* **EXERCISE INPUTS**:
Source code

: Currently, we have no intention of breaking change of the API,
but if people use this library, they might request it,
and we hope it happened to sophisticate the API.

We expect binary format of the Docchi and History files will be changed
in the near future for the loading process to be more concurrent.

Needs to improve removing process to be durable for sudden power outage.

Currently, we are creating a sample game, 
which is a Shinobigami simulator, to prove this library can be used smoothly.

* **REQUEST**:
Return each line from the data where the string "process" can be found.

* **EXERCISE RESPONSE**:
in the near future for the loading process to be more concurrent.
Needs to improve removing process to be durable for sudden power outage.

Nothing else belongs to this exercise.